■ WHAT YOU NEED TO DO ■
**a)** Render this sentence from the 2018 year-in-review post into Spanish: "I spent the rest of that spring working, partying, and feeling generally amazing."
**b)** Write the next part of the 2018 year-in-review post, picking up after its last paragraph about the HerWay interview.

== DOCUMENT SECTION ==

2020-06-13

A decade in review: 2018

2018! I turned 29 in 2018 and started the year by saying that ”This year, I want to grow where I am”. I’d just bought my first flat and was ready to settle down a bit. Well, little did I know!

I came back from the Christmas holiday feeling quite refreshed. The autumn of 2017 had been a lot of hard work and looking back, I was probably not far off a burnout. I went out strong in 2018 and even went to a straight edge morning rave at a squat in Malmö before work. Like I said, I felt quite refreshed.

The Malmö American Women Association invited me to do a talk about moving back to Sweden after having lived abroad for so long. I talked about my anxiety around moving back, how many of my fears turned out to be true and what I did to navigate around the social anxiety that followed.

In many ways, 2018 started great, but it wasn’t long before I started struggling again. I went to Bali in February to visit Kirsty and while there I started asking myself some hard questions about what made me happy and what I really wanted to do. Bali tends to have that effect on people.

I actually spent most of my time in Bali working, and for the life of me, I don’t understand why. I even did a talk on startup PR at Hubud, the coworking place in Ubud, and mentored some entrepreneurs I met there.

We spent my four last days in Bali going to one of the tiny islands on the shore of the main island. While there I received an email from one of the co-founders of Mapillary. They were looking to hire someone to build their comms team and wondered if I was interested in having a chat. I’m not the one to turn down a chat, so I went back to Sweden and met with him.

We had a few great conversations and I ended up pitching how I would do the job to parts of the management team. They offered me the job and, looking back, it should’ve been an easy decision. Mapillary has built the world’s best technology for detecting data in images in order to improve maps, solving a gigantic problem for industries worldwide. The company has raised venture capital from some of the world’s most prominent investors, including Sequoia Capital and Atomico, and to top it off, the leadership seemed really nice and down-to-earth. So yes, it should’ve been an easy decision. But it wasn’t. I loved the place I was at, I was quite scared to join a company that had built such complex technology and I wasn’t sure I’d be able to do the job as well as I thought it deserved to be done. But during a skiing trip to Åre a week or so later with H and the kids I once again spoke to the CEO and decided to accept their offer. I was terrified.

But soon enough I went from being terrified to being genuinely and thoroughly excited. I started freelancing for Mapillary as I was wrapping up at my former job and my first task was to announce our $15m Series B to the world. I remember waking up at 5.45am of excitement, not being able to go back to sleep. I suggested to my CEO that I should move to NYC to set up our American press office and his response was ”great idea, do it”. And just like that, it was decided.

I spent the rest of that spring working, partying, and feeling generally amazing. I was so excited about the upcoming move to NYC and my work at Mapillary in general.

My CEO and I went to CogX in London in what was my first ever Mapillary press trip (my second week on the job!). We did briefings with all the top tier journalists and I remember feeling absolutely pumped.

HerWay did an interview with me about growing up in foster care and how it’s impacted how I view and approach my career. You can read the piece here (in Swedish!).

===
== DATASET EXTRACT ==

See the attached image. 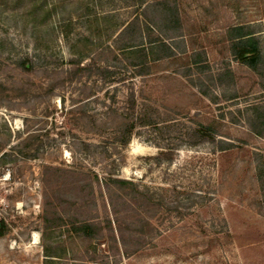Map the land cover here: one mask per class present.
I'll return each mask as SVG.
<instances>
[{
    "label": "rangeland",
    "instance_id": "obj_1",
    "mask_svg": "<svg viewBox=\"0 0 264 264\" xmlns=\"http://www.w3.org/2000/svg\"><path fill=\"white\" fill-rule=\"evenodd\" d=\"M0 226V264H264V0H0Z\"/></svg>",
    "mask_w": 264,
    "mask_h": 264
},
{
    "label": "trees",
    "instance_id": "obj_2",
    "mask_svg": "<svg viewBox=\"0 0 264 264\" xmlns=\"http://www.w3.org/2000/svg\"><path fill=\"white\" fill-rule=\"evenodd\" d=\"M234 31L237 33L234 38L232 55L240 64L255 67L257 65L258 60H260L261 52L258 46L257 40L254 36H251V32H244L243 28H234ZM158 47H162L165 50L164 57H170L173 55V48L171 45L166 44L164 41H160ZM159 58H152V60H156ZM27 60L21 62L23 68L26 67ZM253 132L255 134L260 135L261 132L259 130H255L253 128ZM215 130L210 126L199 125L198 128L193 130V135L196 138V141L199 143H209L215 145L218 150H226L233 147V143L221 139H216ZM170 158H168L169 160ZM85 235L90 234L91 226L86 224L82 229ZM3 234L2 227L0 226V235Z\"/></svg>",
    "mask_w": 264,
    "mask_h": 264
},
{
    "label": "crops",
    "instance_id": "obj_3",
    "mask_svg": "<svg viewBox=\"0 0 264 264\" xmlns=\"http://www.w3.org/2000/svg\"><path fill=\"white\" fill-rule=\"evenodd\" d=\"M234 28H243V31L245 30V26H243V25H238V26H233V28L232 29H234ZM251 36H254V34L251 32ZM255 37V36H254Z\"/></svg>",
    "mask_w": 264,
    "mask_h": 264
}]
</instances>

===
== DATASET EXTRACT ==

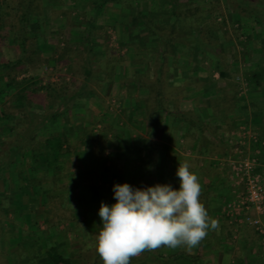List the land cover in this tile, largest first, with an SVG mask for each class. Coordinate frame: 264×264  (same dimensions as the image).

===

■ ANSWERS PROVIDED ■
**a)** Pasé el resto de esa primavera trabajando, saliendo de fiesta y sintiéndome en general de maravilla.

**b)**
Summer came and I went to H’s summer house in Koster for the first time with him and the kids. We’d been together for a bit more than a year at that point and I’d started hanging out with the kids quite a bit. They go to Koster for two weeks every summer and in 2018 I joined them for one week only. I remember being amazed by the house, which has been in H’s family for four generations, by how there are no cars on the island, and by how I didn’t actually want to leave at the end of the week.

I didn’t have much of a choice though, because I was flying to Spain with the same group of people I’d been to Portugal with the year before. It was great.

We’d rented a big villa outside Barcelona and spent the week swimming, canoeing, eating tapas and drinking cava. I loved it, but remember thinking that I missed H and the kids and felt that this was the last time I would go on a long-ish holiday like that without H and/or the kids <3

H and I went back to Koster a few weeks later just the two of us and had a blast. A calm one, but nevertheless. My move to NYC was coming up and I started to get quite emotional about it. I wasn’t prepared for how hard it would be to leave H and the kids.

We had a crayfish party at work and I remember thinking that my colleagues were some of the most hilarious people I’d ever met. And I still do think that actually, they’re such a fun bunch.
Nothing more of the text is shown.